En
la edición de la Feria Internacional del Libro de Guadalajara 2017 asistí a una
conferencia de Sergio Fajardo, el colombiano que había modificado la manera de
enfocar la lucha contra el narcotráfico en pandemonios como Medellín. Al acto
asistió Enrique Alfaro en calidad de alcalde, pero ya en campaña para ser
gobernador de Jalisco. El político mexicano trató allí de lucirse, muy seguro
de sí mismo en la ilusa autoconstrucción de su imagen de político moderno.
El
auditorio, por la fama de Fajardo o quizá por el acarreo alfarista, estaba a
reventar, como se dice en la crónica deportiva. Lejos, creo, nos encontrábamos
de imaginar que en el mandato como gobernador de aquel joven calvo, fortachón y
lenguaraz se asentaría, entre otras aberraciones, un campo de entrenamiento y
exterminio como el rancho Izaguirre.

Datos extraídos:
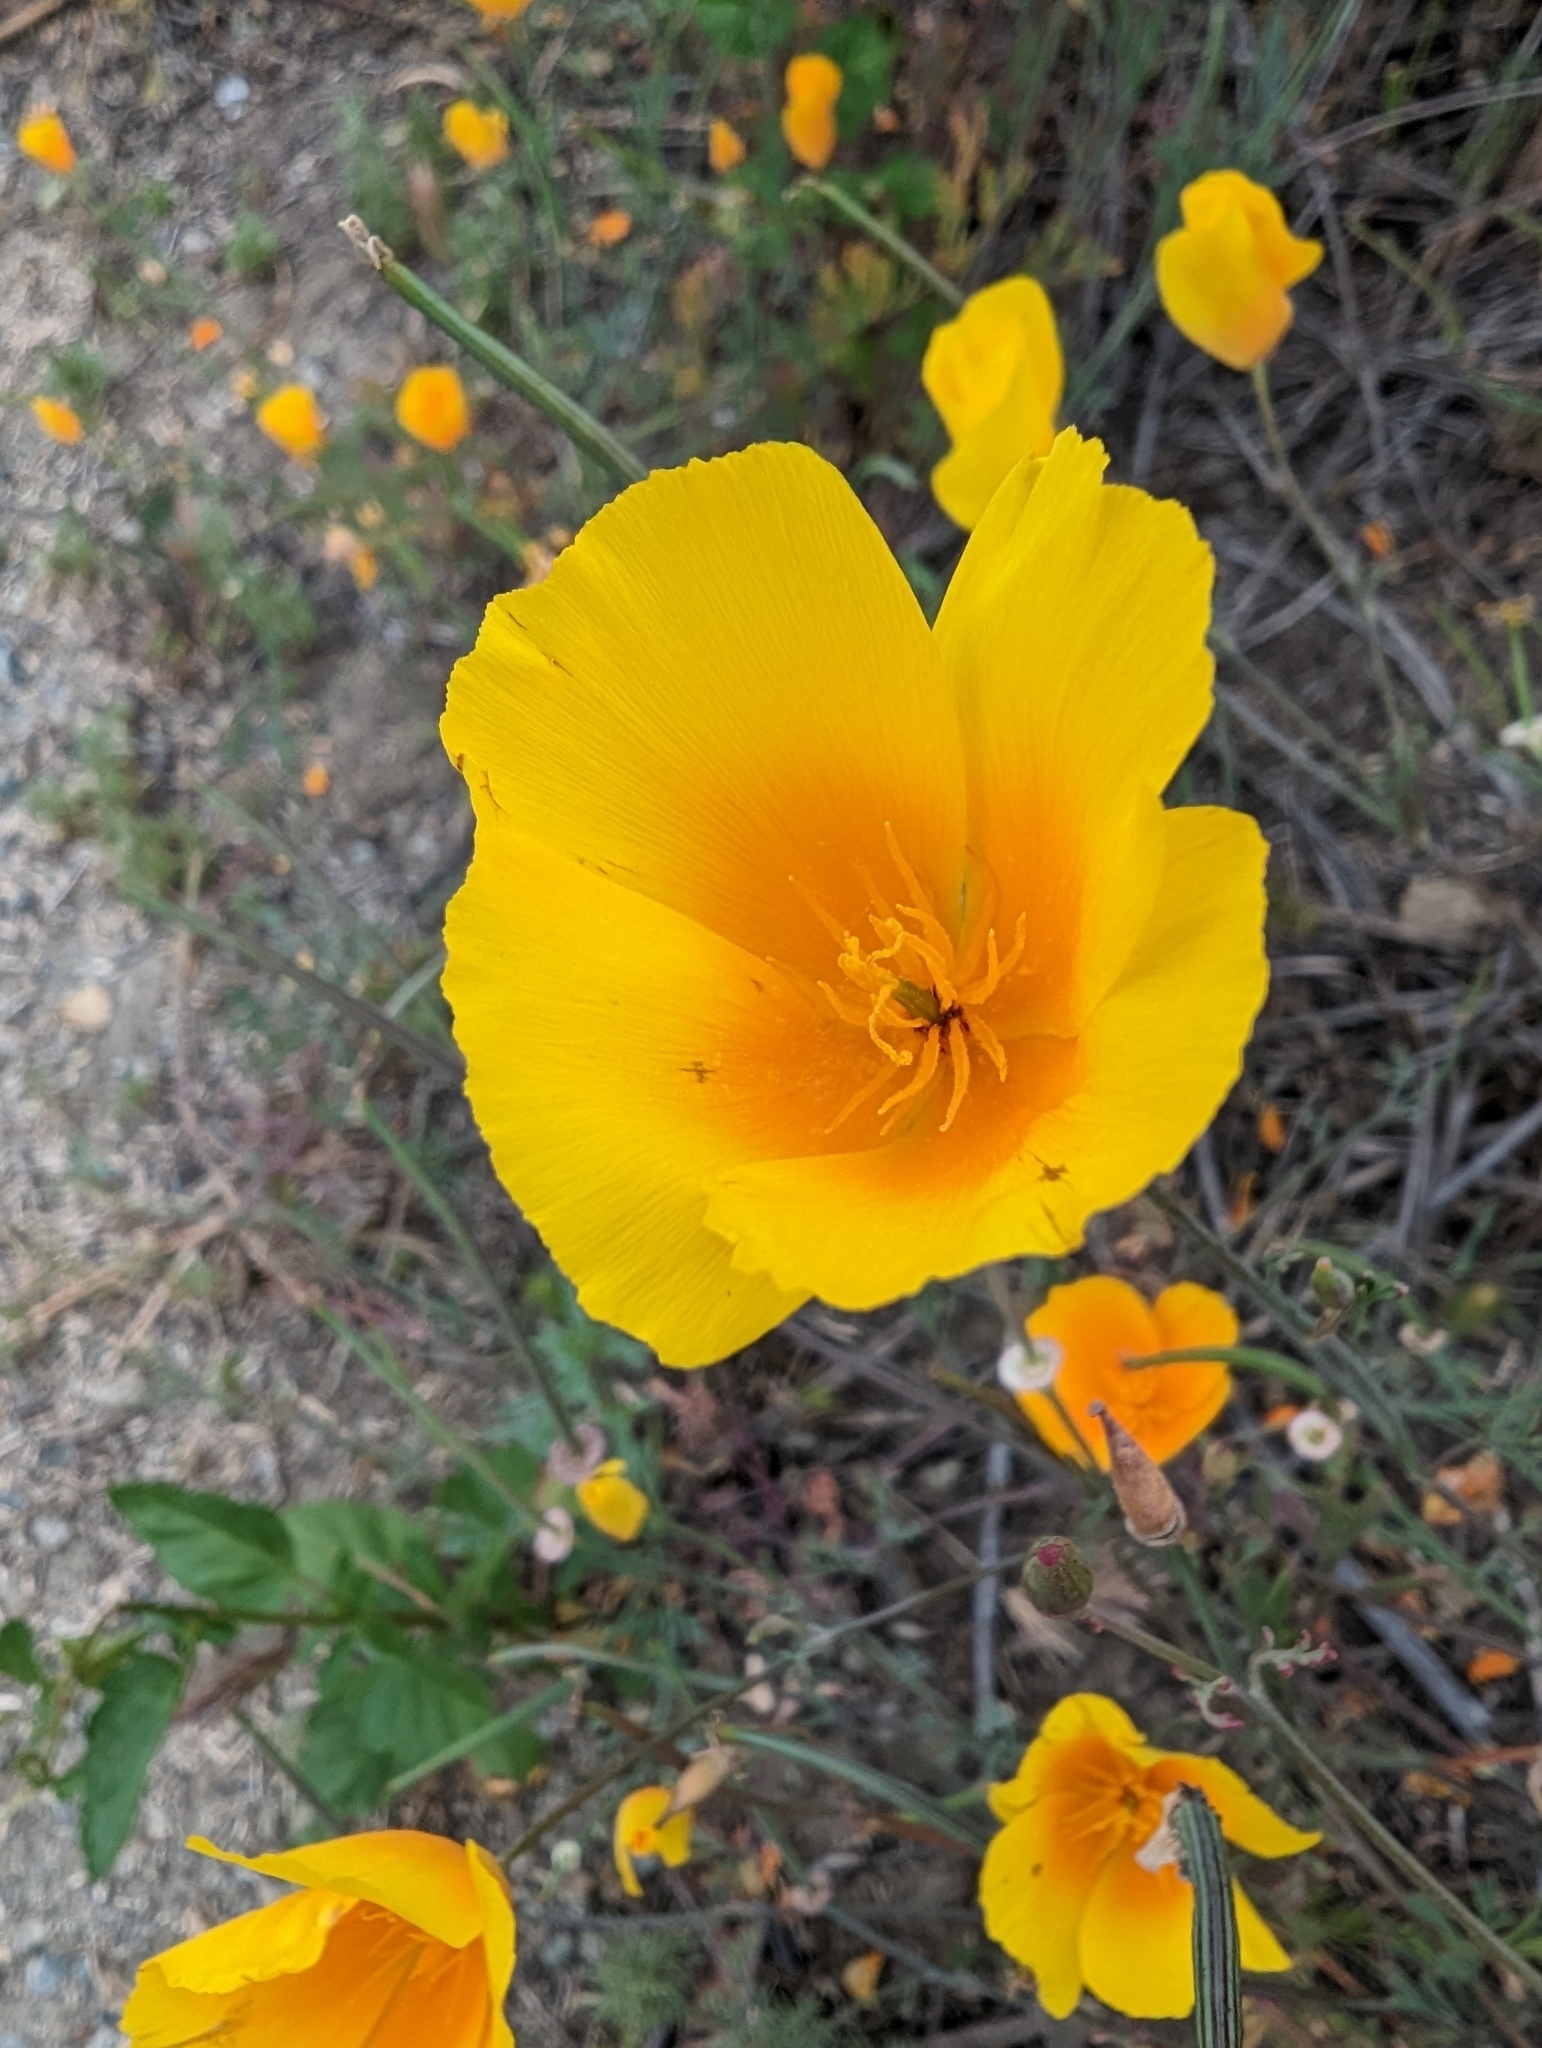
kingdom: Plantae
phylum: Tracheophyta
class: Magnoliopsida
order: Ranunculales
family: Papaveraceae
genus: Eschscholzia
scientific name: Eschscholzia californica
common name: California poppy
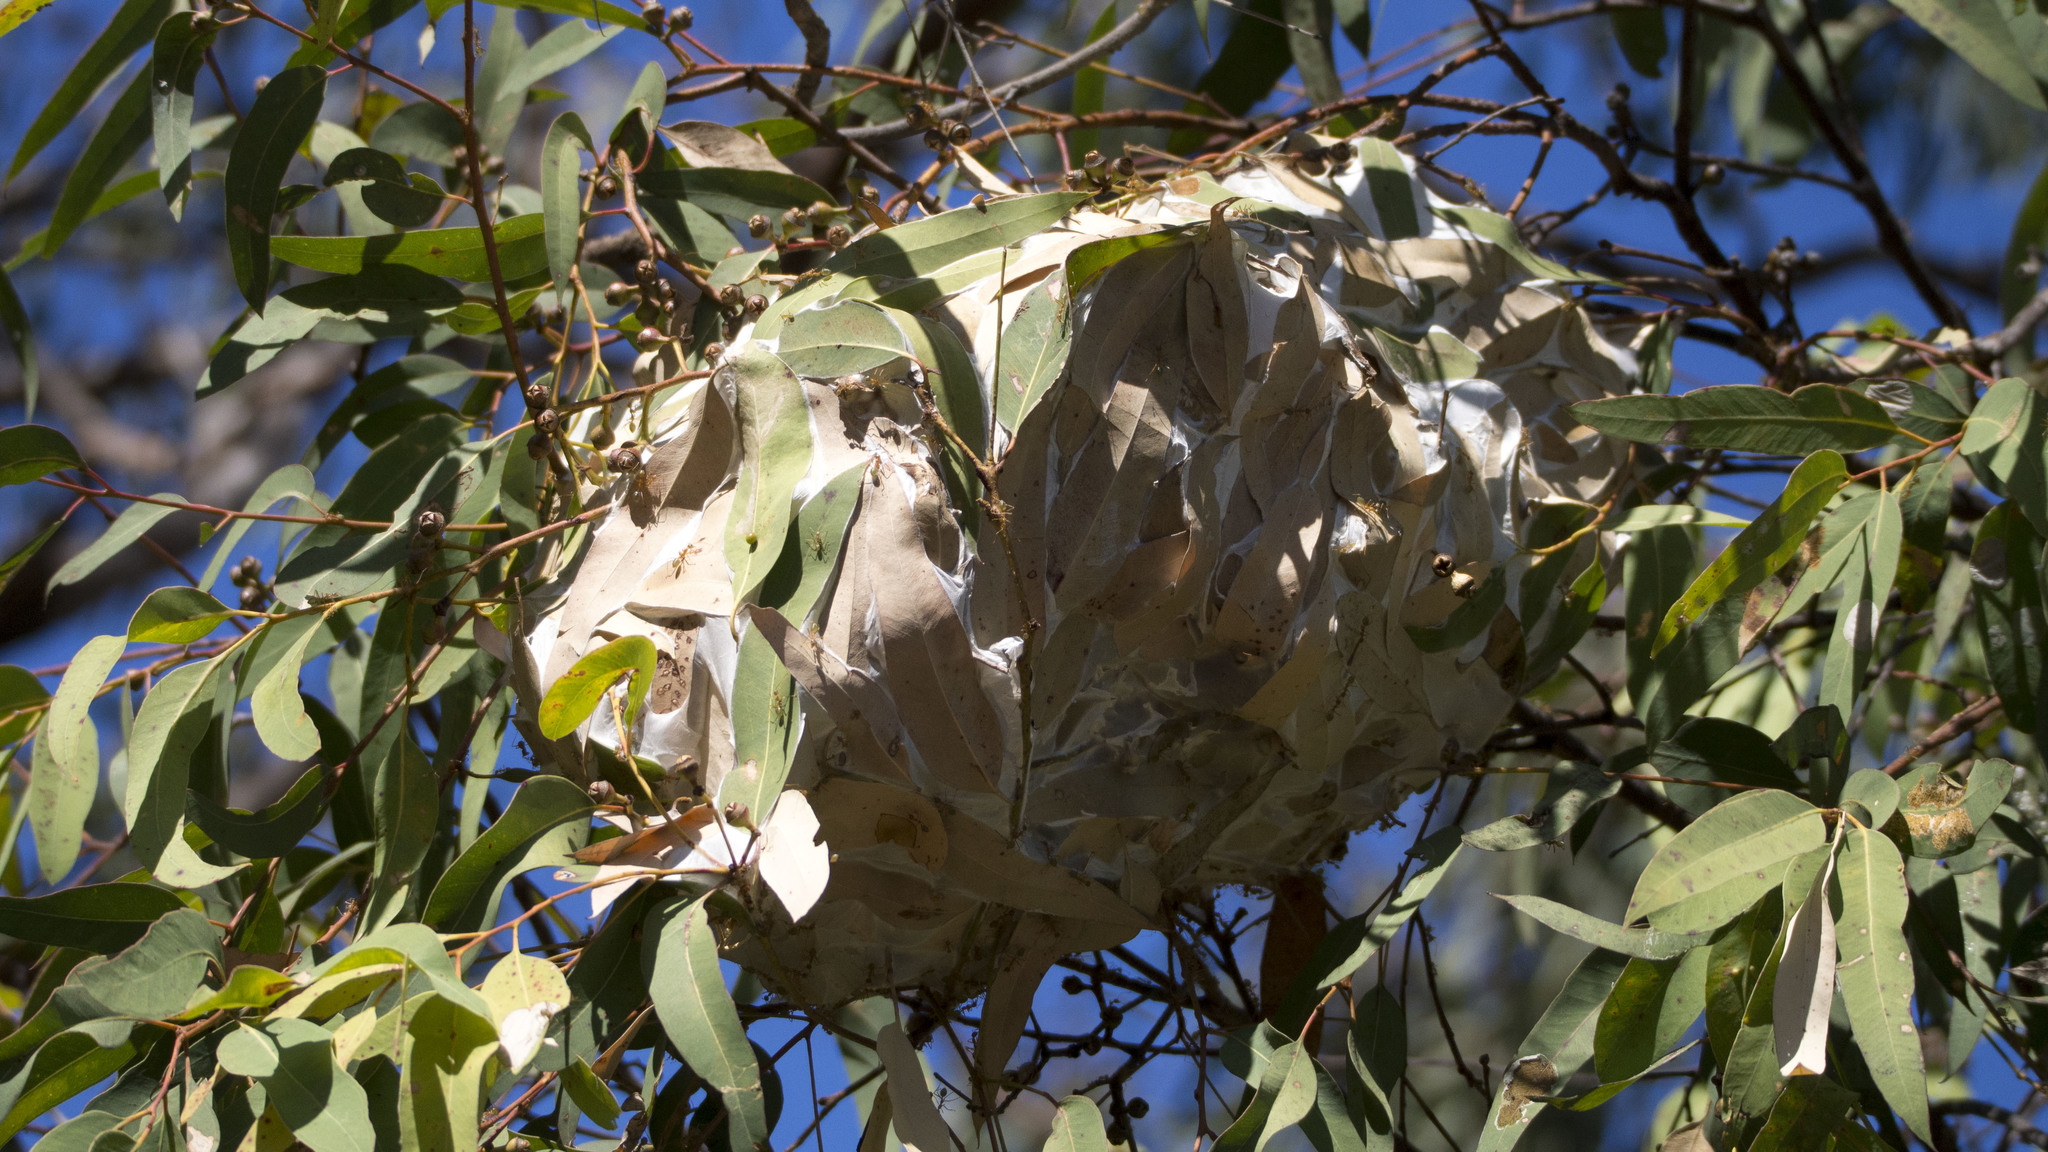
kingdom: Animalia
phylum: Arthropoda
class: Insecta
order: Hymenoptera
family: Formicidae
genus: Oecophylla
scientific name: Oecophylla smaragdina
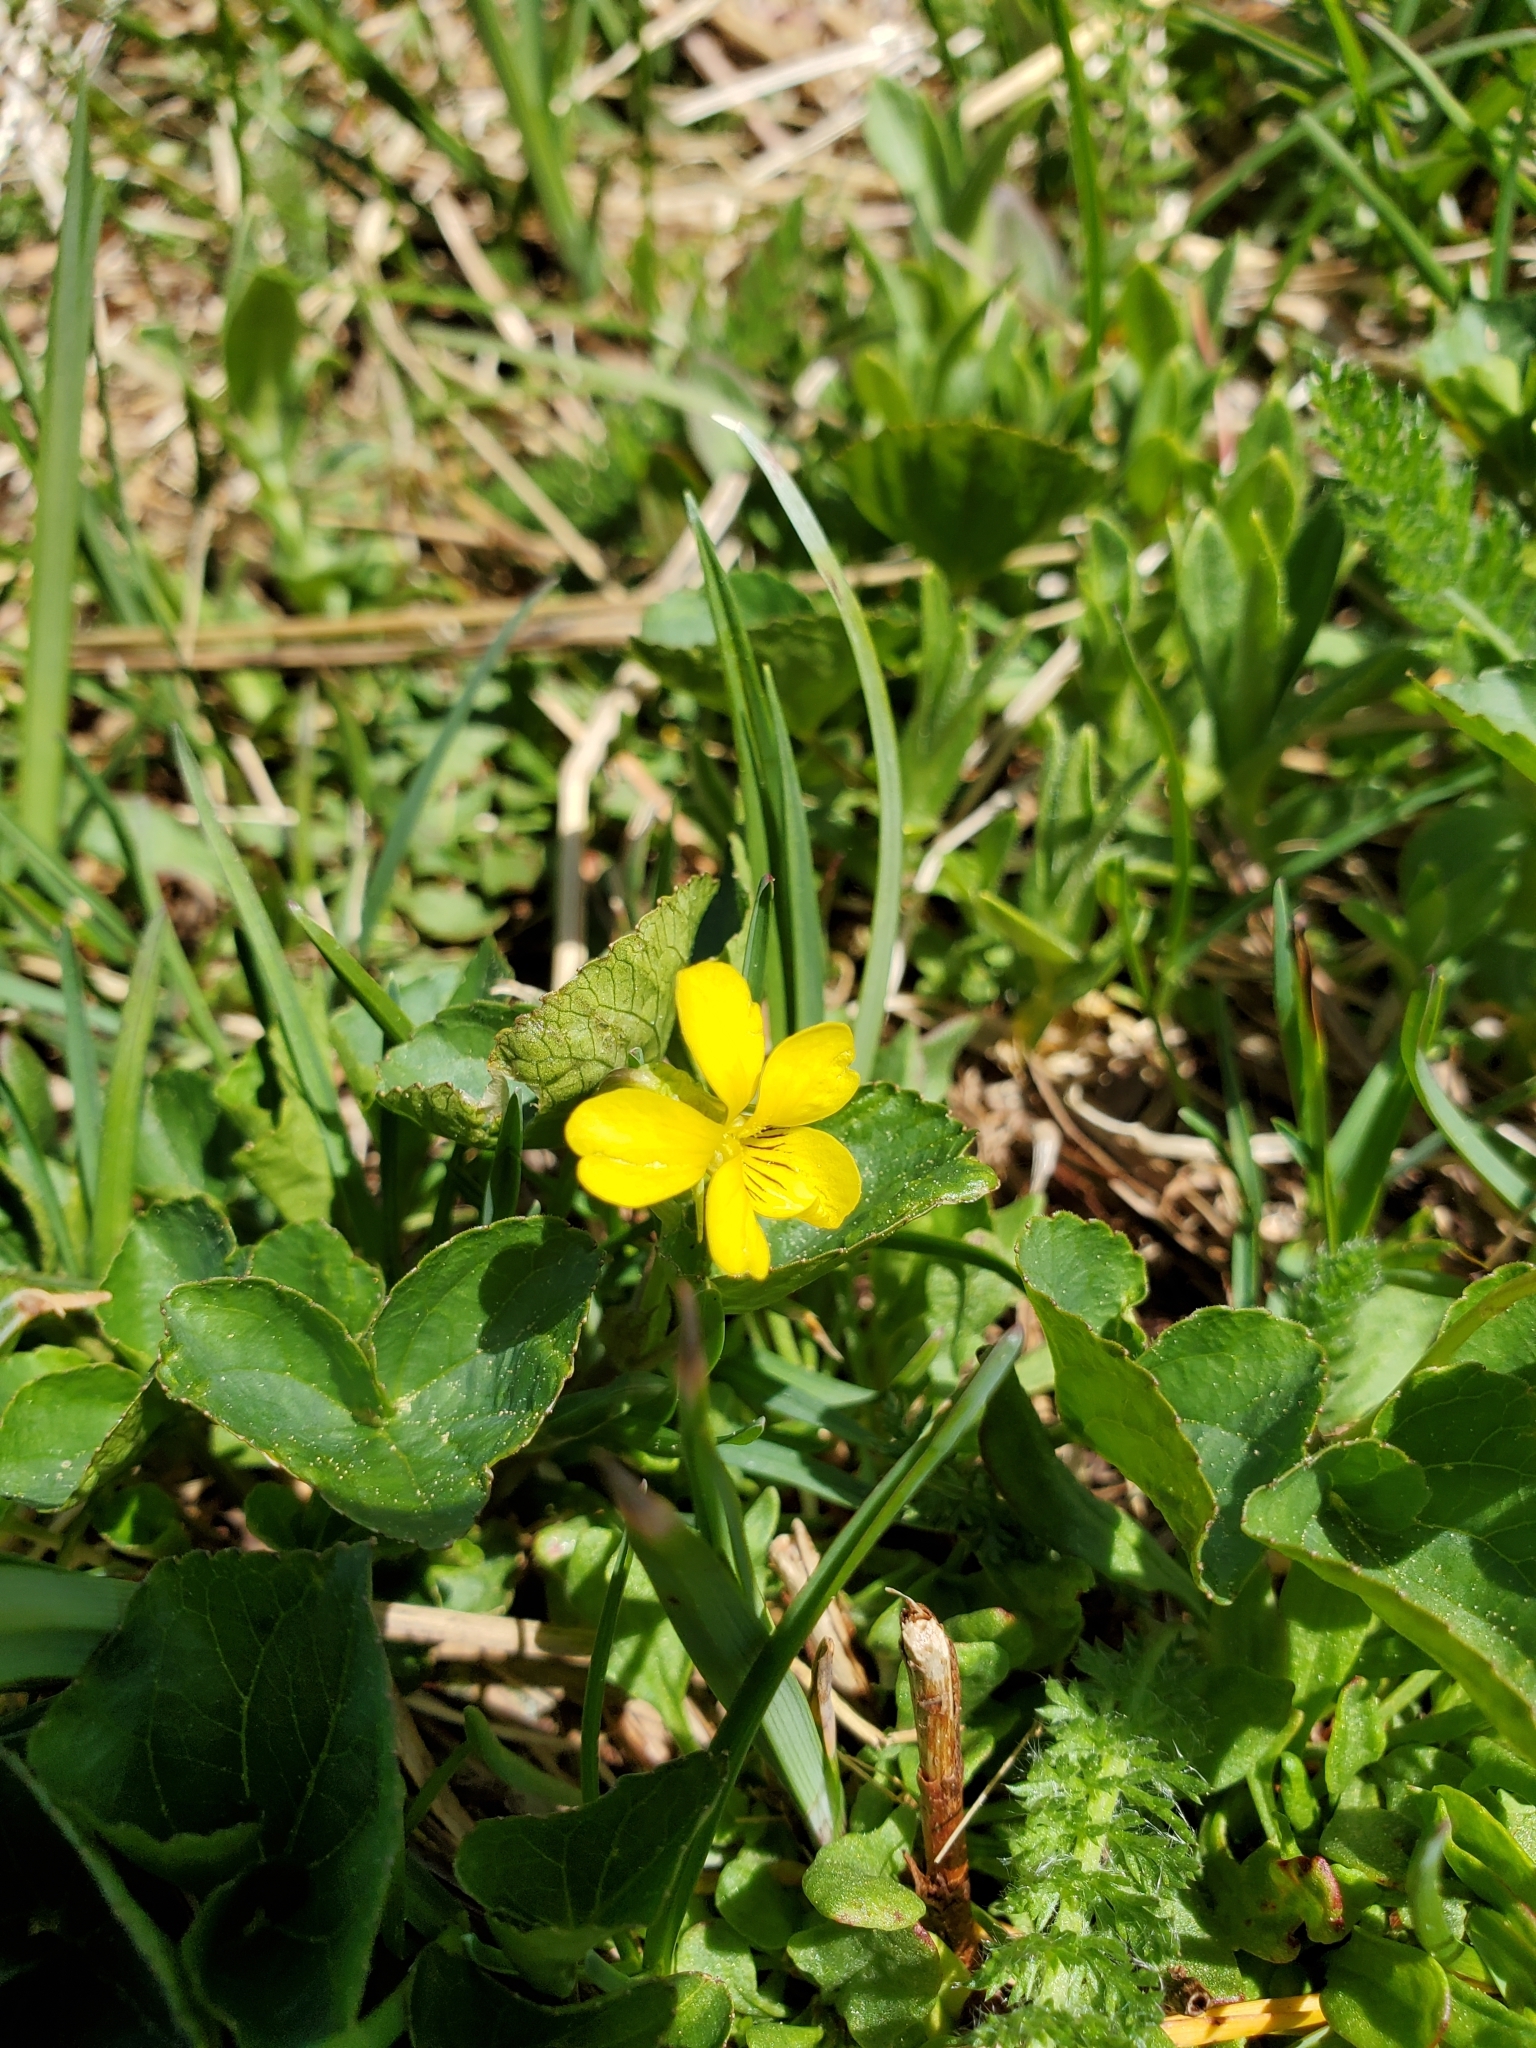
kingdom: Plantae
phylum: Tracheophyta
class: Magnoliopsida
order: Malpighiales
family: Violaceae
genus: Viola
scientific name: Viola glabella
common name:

Actividad:
Anota todos los adjetivos con los que el texto describe a «aquel joven». Los ítems no guardan relación con el texto.

Respuesta escrita:
Calvo, fortachón y lenguaraz.